Steerpike! Steerpike is correct. For it to be a simile, you would have to compare one thing being like or similar to another thing. The sentence you have has one thing hinting at a conclusion. Not a simile.
@Steerpike! Hi. We missed you. Not a simile, @Artist369, Steerpike is correct. If you said, "... like a cat that knew some great secret," it would be.
Yeah, I am confused because I am seeing this website which is listing similar things as similes: And this one classifies as a metaphor.....? I thought a knew what a metaphor and simile was until I read his classifications. Is he off his rocker, or am I? Because "She smiled as though she knew some great secret" feels like both of those statements.

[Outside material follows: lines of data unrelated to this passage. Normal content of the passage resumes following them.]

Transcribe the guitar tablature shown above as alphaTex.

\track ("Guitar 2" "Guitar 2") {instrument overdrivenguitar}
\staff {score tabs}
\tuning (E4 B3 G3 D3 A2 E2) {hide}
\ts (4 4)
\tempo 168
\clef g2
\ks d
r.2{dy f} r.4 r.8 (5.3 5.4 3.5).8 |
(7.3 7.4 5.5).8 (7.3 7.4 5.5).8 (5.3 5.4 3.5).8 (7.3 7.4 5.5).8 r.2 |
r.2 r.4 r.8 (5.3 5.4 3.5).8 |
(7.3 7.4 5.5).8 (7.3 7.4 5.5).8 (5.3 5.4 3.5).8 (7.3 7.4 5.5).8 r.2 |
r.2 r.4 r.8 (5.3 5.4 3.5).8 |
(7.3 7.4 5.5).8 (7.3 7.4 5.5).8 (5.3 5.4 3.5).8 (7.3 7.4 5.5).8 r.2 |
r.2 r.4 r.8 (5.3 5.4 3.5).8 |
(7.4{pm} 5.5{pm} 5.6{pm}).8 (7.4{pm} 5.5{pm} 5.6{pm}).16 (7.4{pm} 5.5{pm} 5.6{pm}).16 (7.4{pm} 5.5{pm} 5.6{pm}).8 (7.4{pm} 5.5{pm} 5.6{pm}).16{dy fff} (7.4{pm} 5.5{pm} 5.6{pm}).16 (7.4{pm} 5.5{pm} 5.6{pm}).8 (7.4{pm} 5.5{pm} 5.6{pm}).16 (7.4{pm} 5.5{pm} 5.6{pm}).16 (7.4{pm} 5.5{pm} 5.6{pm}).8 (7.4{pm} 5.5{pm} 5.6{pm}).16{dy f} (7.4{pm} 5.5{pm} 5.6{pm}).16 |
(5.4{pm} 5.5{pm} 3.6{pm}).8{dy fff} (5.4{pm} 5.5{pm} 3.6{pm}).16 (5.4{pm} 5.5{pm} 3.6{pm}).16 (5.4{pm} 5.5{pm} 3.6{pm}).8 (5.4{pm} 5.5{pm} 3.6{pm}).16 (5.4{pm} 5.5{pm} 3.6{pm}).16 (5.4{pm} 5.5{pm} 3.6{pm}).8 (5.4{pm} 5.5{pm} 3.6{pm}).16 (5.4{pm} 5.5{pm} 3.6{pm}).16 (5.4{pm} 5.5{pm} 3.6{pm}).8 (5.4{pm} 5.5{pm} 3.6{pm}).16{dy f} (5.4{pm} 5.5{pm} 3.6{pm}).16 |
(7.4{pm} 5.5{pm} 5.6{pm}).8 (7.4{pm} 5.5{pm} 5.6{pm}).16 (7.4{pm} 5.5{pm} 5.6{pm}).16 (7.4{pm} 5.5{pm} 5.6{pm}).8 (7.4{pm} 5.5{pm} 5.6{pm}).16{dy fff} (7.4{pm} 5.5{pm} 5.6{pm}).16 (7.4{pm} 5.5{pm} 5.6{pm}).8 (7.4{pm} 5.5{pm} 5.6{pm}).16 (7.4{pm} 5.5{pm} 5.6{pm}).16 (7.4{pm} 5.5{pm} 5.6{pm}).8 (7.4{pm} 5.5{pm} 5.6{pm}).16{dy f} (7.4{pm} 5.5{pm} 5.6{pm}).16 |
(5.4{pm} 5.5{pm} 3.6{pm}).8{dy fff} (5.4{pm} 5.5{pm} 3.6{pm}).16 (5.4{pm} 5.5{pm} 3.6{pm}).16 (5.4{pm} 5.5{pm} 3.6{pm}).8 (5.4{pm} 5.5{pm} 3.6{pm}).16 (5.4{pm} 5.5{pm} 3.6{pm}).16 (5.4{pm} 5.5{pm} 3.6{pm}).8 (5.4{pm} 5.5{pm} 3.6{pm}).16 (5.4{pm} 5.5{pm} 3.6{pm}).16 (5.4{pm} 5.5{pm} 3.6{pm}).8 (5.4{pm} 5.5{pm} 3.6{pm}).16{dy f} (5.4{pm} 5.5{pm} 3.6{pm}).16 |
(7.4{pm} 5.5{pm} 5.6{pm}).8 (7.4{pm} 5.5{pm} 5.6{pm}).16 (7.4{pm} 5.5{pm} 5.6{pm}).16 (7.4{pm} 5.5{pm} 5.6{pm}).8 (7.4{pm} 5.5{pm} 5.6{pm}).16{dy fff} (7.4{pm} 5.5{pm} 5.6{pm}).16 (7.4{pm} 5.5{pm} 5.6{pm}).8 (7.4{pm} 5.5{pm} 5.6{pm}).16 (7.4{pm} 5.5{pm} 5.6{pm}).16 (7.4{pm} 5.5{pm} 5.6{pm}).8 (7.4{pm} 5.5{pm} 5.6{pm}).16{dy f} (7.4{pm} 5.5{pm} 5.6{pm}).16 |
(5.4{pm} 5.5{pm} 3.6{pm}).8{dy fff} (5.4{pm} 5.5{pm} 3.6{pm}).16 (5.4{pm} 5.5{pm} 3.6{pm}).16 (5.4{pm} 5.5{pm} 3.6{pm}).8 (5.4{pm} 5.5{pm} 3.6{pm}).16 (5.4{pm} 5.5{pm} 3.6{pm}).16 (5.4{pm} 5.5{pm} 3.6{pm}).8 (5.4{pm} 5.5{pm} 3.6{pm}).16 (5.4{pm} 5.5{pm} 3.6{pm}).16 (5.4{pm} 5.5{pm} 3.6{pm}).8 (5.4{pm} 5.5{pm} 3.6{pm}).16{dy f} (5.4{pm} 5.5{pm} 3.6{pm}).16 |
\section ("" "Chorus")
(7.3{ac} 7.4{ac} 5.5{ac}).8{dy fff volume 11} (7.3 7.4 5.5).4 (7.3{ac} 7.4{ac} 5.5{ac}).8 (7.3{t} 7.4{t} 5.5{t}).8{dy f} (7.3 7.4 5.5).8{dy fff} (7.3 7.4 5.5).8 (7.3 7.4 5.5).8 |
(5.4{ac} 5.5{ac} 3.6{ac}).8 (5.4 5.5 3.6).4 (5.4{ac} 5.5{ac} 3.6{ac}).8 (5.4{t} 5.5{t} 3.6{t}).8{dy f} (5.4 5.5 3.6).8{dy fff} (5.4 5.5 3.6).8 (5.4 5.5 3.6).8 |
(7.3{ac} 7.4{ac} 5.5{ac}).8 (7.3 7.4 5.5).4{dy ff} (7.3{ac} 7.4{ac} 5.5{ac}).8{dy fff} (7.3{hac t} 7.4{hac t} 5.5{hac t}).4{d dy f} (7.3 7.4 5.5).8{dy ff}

I think that this: The camp looked as though it had been through an epidemic: empty and dead. is similar to yours: She smiled as though she knew some great secret. because neither of them is, IMO, really a metaphor. Oh, the first one is, I suppose, just a little closer to metaphor, but I see both of them as descriptive. To push them further into metaphor, I could rewrite them: The camp looked like a carefully arranged group of toys. She smiled like a satisfied cat. I was going to give your third example: It was as though she was possessed by some evil spirit. some credit for being a metaphor, but... I still see it primarily as just descriptive. Going to the website that you linked to, my main reaction to many, perhaps most, of the analyses of similes and metaphors is, "What? No. Wrong."
Google definition: Your source claims using "as though" makes it a simile: I wasn't sure I agreed, so I went to another source: Here are their "as though" examples: Cassie talked to her son about girls as though she were giving him tax advice. He kissed her as though he were trying to win a sword fight. Toby manipulated the people in his life as though they were chess pieces. Breaking the three examples down to compare them to yours: Cassie talked/as though she were He kissed/as though he were Toby manipulated people/as though they were A smile sat crooked/as though she knew It would appear to be a simile. But it's a twisted one. She smiled/as though she knew A smile sat/as though she knew A smile sat crooked on her face/as though she knew What is confusing is 'as though she knew" describes the person rather than describing the crooked smile even though it appears to describe the smile. I think that's where the problem occurs. In this case, I defer to the experts of which I am not one. This thread is fun.
"A similie is like a metaphor" is a simile...because it contains the word "like"...it has been likened to, or is similar to, something else. Metaphors aren't as easy to define...but "I literally died" has me screaming NO!!!! YOU METAPHORICALLY DIED!!!!